### TASK PROMPT
Of the material below, only the lines from the line containing "thumb tip: (418, 435)" down to the line containing "ring dip: (320, 619)" belong in the answer, written out exactly.

### DATA EXTRACT
[Start of section]
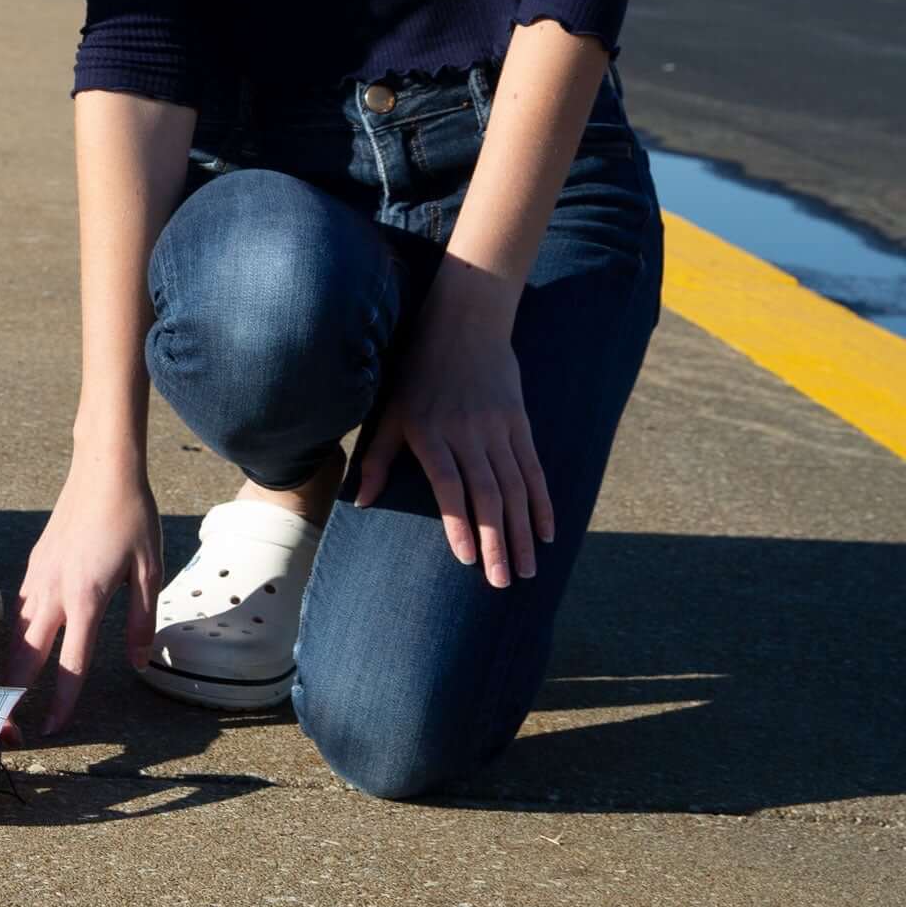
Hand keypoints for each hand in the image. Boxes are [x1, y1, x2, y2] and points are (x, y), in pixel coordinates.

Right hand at [5, 456, 160, 735]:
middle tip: (10, 720)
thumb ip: (141, 621)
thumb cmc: (131, 518)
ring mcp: (39, 574)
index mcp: (84, 598)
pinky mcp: (35, 562)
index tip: (52, 729)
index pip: (70, 664)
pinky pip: (20, 607)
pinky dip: (18, 632)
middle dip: (16, 690)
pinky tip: (23, 643)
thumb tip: (138, 662)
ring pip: (17, 630)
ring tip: (11, 692)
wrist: (102, 471)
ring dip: (13, 663)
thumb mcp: (149, 571)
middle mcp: (54, 590)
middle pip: (27, 654)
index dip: (61, 702)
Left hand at [356, 282, 554, 587]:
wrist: (465, 323)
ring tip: (525, 570)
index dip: (457, 520)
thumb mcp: (390, 410)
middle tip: (501, 582)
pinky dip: (542, 503)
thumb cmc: (417, 372)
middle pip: (486, 493)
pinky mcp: (520, 423)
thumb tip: (360, 503)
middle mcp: (467, 432)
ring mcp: (498, 427)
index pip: (447, 483)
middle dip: (496, 541)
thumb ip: (376, 458)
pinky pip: (534, 469)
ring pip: (514, 488)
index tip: (465, 558)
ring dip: (521, 532)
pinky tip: (546, 534)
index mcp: (430, 431)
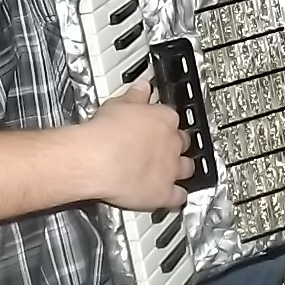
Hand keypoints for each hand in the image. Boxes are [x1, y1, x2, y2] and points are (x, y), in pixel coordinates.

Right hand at [83, 83, 192, 210]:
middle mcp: (172, 143)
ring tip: (174, 171)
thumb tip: (143, 86)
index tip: (158, 125)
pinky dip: (177, 197)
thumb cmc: (104, 132)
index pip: (172, 118)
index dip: (165, 123)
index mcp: (164, 119)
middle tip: (164, 147)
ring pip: (187, 168)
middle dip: (176, 145)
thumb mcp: (119, 104)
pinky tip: (174, 197)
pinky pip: (179, 196)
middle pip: (183, 142)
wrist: (97, 159)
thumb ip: (135, 95)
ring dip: (182, 170)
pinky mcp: (163, 192)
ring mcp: (170, 168)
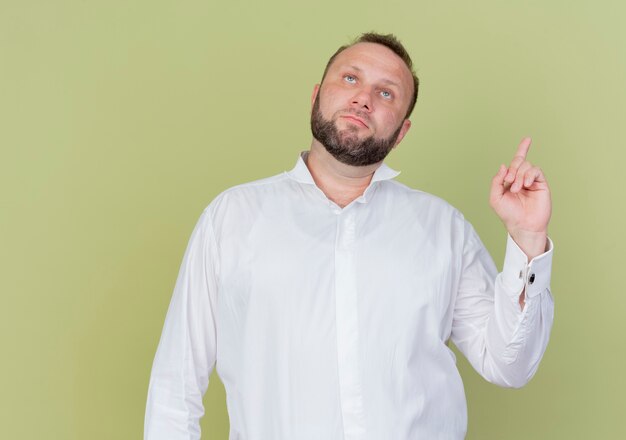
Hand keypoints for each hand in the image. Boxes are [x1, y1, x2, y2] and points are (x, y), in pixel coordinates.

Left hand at [489, 137, 550, 259]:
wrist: (522, 225)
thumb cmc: (508, 214)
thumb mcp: (495, 197)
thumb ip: (496, 181)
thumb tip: (504, 166)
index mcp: (511, 180)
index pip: (516, 162)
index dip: (522, 149)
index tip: (528, 139)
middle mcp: (522, 179)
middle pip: (519, 162)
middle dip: (513, 168)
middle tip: (510, 182)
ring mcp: (532, 181)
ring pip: (527, 166)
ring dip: (519, 175)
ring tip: (517, 188)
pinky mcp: (541, 184)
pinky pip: (536, 171)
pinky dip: (529, 174)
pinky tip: (526, 184)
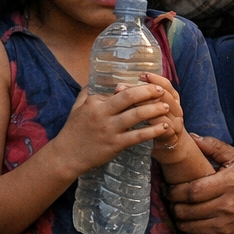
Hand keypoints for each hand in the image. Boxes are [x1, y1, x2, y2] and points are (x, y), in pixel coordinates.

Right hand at [52, 81, 170, 174]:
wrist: (67, 155)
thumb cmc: (73, 130)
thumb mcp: (77, 106)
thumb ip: (88, 91)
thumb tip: (99, 78)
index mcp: (95, 102)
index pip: (120, 90)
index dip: (137, 86)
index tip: (150, 82)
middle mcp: (102, 113)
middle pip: (130, 97)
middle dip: (149, 92)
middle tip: (161, 91)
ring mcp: (110, 129)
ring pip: (137, 115)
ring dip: (155, 109)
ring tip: (167, 107)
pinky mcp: (116, 145)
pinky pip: (139, 136)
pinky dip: (154, 131)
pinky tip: (164, 127)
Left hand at [127, 72, 185, 154]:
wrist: (172, 148)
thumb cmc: (158, 125)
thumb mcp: (151, 109)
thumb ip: (141, 98)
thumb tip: (119, 87)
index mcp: (173, 99)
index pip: (166, 84)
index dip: (154, 79)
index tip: (140, 75)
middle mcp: (176, 108)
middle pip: (163, 95)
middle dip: (142, 91)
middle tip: (122, 88)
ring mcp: (176, 121)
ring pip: (162, 109)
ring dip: (144, 105)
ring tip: (127, 104)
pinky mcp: (172, 135)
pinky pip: (163, 127)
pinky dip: (151, 123)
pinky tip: (137, 121)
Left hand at [166, 135, 233, 233]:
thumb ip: (216, 147)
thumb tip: (192, 137)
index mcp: (231, 182)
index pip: (194, 189)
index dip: (176, 190)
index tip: (168, 186)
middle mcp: (229, 203)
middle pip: (188, 206)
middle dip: (173, 201)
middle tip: (168, 195)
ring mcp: (224, 221)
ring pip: (187, 220)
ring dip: (176, 214)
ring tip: (175, 205)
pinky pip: (192, 231)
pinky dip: (184, 225)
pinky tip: (184, 217)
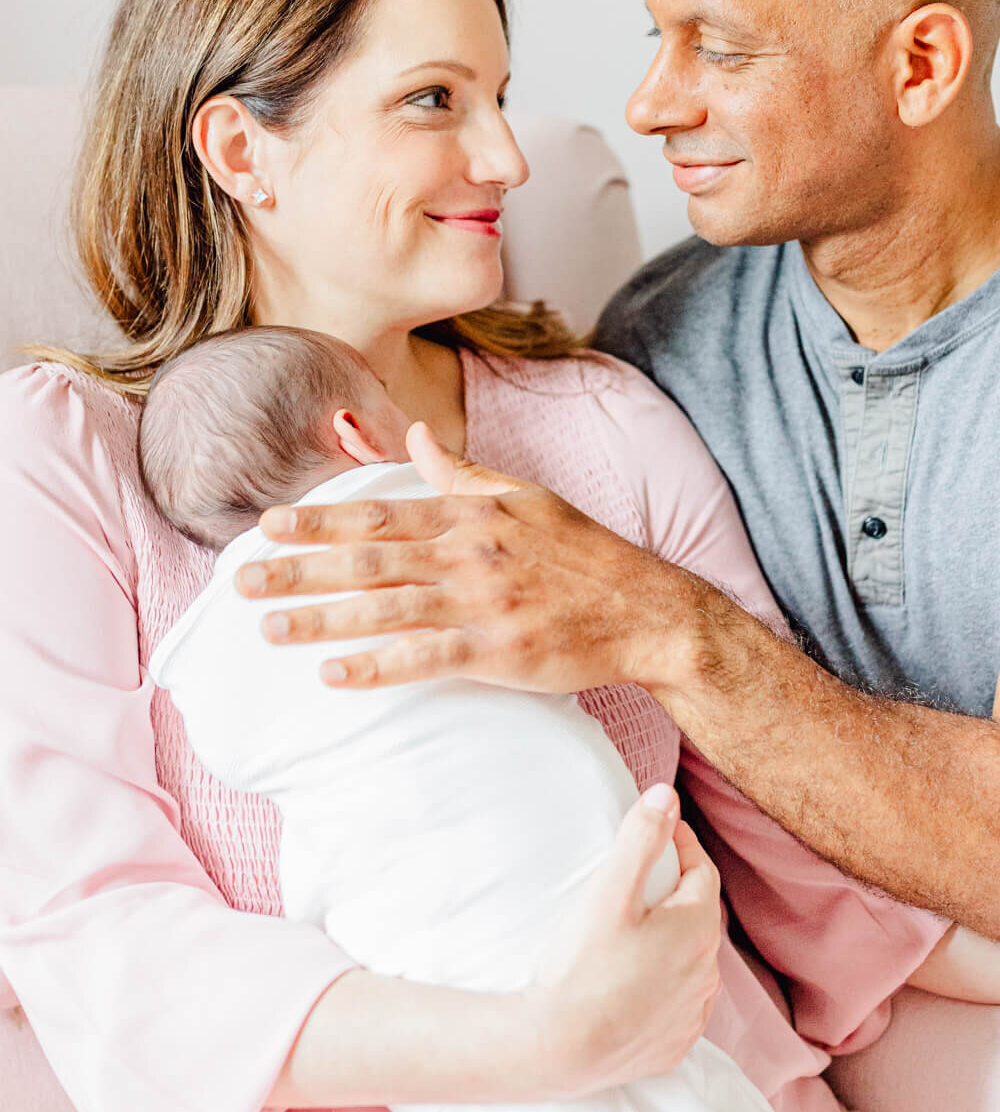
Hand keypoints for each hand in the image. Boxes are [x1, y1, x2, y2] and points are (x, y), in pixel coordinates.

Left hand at [235, 422, 703, 695]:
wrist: (646, 610)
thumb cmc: (585, 554)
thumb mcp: (526, 497)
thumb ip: (463, 473)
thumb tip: (418, 435)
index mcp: (472, 514)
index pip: (380, 515)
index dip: (319, 520)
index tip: (268, 524)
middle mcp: (469, 554)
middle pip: (367, 561)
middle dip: (298, 570)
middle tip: (241, 581)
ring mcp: (482, 604)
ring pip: (385, 610)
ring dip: (320, 619)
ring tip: (268, 629)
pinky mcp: (499, 653)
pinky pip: (424, 659)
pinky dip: (376, 667)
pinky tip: (333, 676)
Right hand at [518, 783, 723, 1096]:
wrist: (555, 1050)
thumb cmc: (581, 967)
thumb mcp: (609, 891)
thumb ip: (641, 837)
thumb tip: (667, 795)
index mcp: (698, 930)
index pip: (702, 872)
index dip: (681, 846)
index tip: (659, 830)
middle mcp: (706, 974)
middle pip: (699, 916)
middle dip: (678, 890)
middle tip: (646, 873)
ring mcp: (692, 1015)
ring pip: (693, 961)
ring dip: (675, 939)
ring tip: (641, 926)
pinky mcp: (673, 1047)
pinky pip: (680, 1005)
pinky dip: (668, 985)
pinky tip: (641, 980)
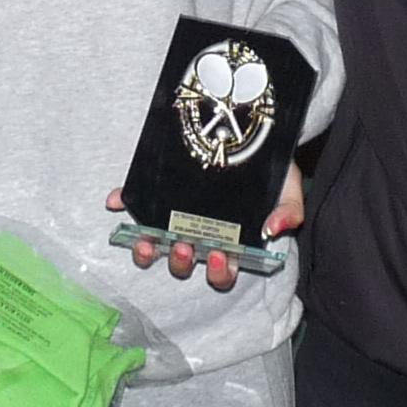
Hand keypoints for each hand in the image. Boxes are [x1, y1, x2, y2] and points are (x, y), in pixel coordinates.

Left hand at [110, 164, 302, 292]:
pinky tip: (117, 201)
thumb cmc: (273, 171)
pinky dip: (124, 202)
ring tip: (148, 242)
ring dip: (146, 250)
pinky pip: (135, 204)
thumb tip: (274, 229)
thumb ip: (289, 211)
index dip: (217, 273)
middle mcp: (198, 235)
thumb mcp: (289, 188)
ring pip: (155, 246)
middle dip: (180, 261)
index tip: (218, 258)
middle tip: (183, 246)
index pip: (221, 272)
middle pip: (183, 264)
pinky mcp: (157, 196)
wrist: (254, 133)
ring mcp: (174, 218)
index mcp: (229, 243)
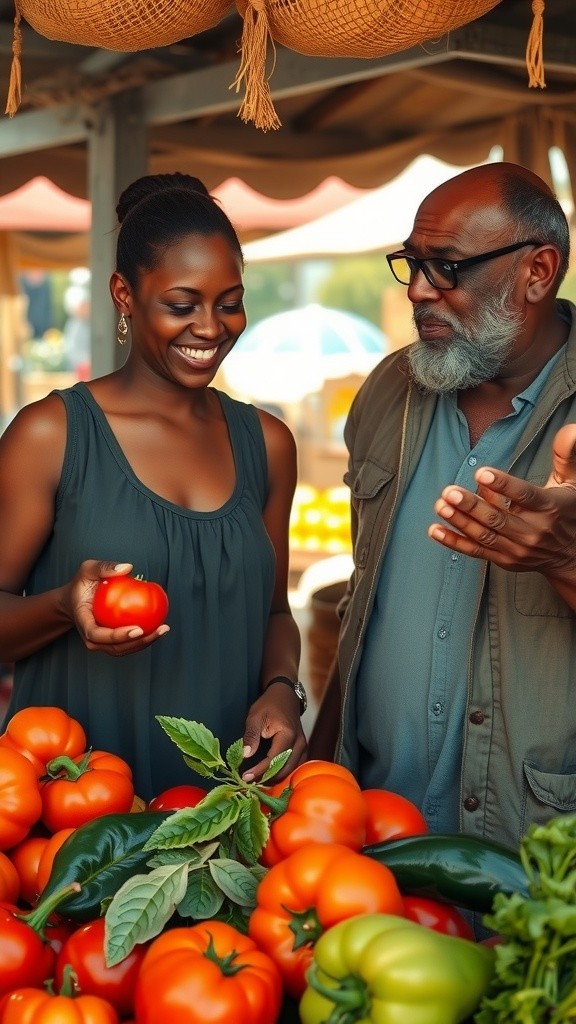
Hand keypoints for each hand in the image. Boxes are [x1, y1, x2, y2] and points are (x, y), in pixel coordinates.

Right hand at [69, 560, 169, 655]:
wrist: (73, 600)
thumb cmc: (81, 585)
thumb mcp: (87, 570)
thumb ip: (104, 567)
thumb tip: (127, 568)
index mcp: (83, 622)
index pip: (97, 635)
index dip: (117, 636)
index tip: (137, 629)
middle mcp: (91, 637)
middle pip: (115, 648)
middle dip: (139, 642)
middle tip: (159, 630)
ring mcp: (101, 642)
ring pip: (124, 649)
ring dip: (145, 643)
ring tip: (163, 630)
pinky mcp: (111, 641)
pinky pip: (128, 643)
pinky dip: (144, 638)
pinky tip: (159, 627)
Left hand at [240, 685, 307, 782]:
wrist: (285, 696)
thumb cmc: (269, 705)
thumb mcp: (255, 716)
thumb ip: (251, 736)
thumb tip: (245, 755)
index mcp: (287, 734)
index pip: (273, 759)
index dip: (259, 771)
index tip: (245, 777)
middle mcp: (299, 743)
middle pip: (284, 769)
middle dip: (266, 778)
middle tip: (249, 781)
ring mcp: (303, 746)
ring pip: (291, 770)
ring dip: (275, 778)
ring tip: (258, 779)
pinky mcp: (303, 749)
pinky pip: (295, 766)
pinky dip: (283, 773)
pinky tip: (270, 775)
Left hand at [428, 424, 575, 583]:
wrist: (571, 555)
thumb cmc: (567, 512)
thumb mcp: (571, 482)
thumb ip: (565, 455)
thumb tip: (570, 428)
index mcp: (548, 507)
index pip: (524, 495)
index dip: (503, 485)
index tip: (481, 473)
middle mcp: (533, 531)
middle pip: (498, 518)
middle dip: (472, 505)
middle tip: (451, 491)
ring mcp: (517, 548)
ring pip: (484, 534)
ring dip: (460, 521)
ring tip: (441, 505)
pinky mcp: (504, 559)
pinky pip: (476, 551)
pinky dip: (454, 542)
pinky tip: (435, 530)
[End of section]
### WRITTEN RESPONSE
thumb tip: (418, 435)
index mcp: (472, 514)
index pip: (380, 515)
index dip: (319, 520)
index tip: (268, 524)
middle mcp: (469, 554)
middle pip: (367, 561)
middle dip: (298, 570)
middle tip: (241, 581)
ring mcp: (482, 604)
ring pip: (385, 610)
ring dip: (320, 619)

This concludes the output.